Selected excerpt
---
Cosylab hosts a new generation of scientists focusing on Real-time Adaptive Particle Therapy of Cancer (RAPTOR)
Ljubljana, Slovenia, Aug 24, 2022 — The RAPTOR Consortium, an EU-funded group of 13 beneficiaries from all over Europe cooperating on bringing adaptive particle therapy to the clinic, and Cosylab, RAPTOR’s founding member and a leading provider of software solutions for the planet’s most complex systems, today announced that Cosylab is hosting the 2nd RAPTOR School “Loop Requirements” in Ljubljana, from September 4 to 9, 2022. The event is aimed at a new generation of entrepreneurial and innovative scientists who will have a long-term impact on advanced adaptive particle therapy. The RAPTOR community first met at Cosylab in 2018 and is now coming back to one of its birthplaces.
RAPTOR (Real-time Adaptive Particle Therapy of Cancer) is a ground-breaking and multidisciplinary project funded by the European Union to provide better-targeted radiation therapy to cancer patients. The specific aim of RAPTOR is to research and prove the benefits of interventional particle therapy (PT) for advanced cancer care in the clinical environment. The RAPTOR project will change the paradigm of PT treatment by implementing a seamless, online adaptive PT treatment loop.
---
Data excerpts

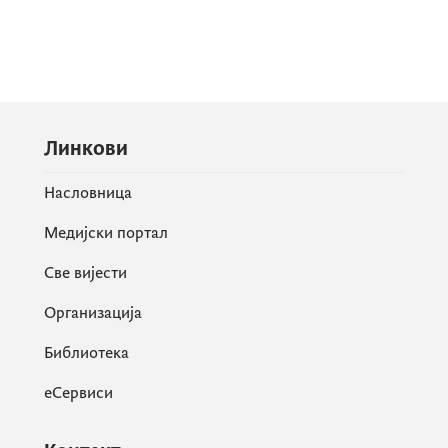
Линкови
Насловница
Медијски портал
Све вијести
Организација
Библиотека
еСервиси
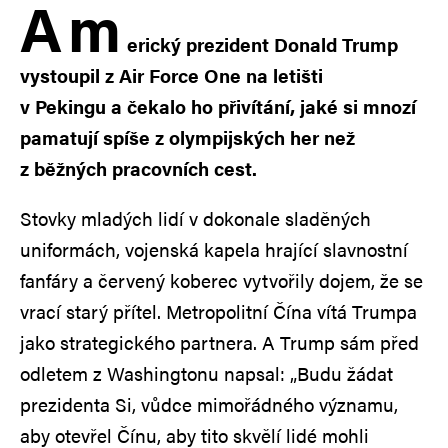
A
m
erický prezident Donald Trump
vystoupil z Air Force One na letišti
v Pekingu a čekalo ho přivítání, jaké si mnozí
pamatují spíše z olympijských her než
z běžných pracovních cest.
Stovky mladých lidí v dokonale sladěných
uniformách, vojenská kapela hrající slavnostní
fanfáry a
červený koberec vytvořily dojem, že se
vrací starý přítel. Metropolitní Čína vítá Trumpa
jako strategického partnera. A Trump sám před
odletem z Washingtonu napsal: „Budu žádat
prezidenta Si, vůdce mimořádného významu,
aby otevřel Čínu, aby tito skvělí lidé mohli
---
Transcribe the stretch of the RAPTOR school announcement from "Ljubljana, Slovenia, Aug" through "of its birthplaces.".

Ljubljana, Slovenia, Aug 24, 2022 — The RAPTOR Consortium, an EU-funded group of 13 beneficiaries from all over Europe cooperating on bringing adaptive particle therapy to the clinic, and Cosylab, RAPTOR’s founding member and a leading provider of software solutions for the planet’s most complex systems, today announced that Cosylab is hosting the 2nd RAPTOR School “Loop Requirements” in Ljubljana, from September 4 to 9, 2022. The event is aimed at a new generation of entrepreneurial and innovative scientists who will have a long-term impact on advanced adaptive particle therapy. The RAPTOR community first met at Cosylab in 2018 and is now coming back to one of its birthplaces.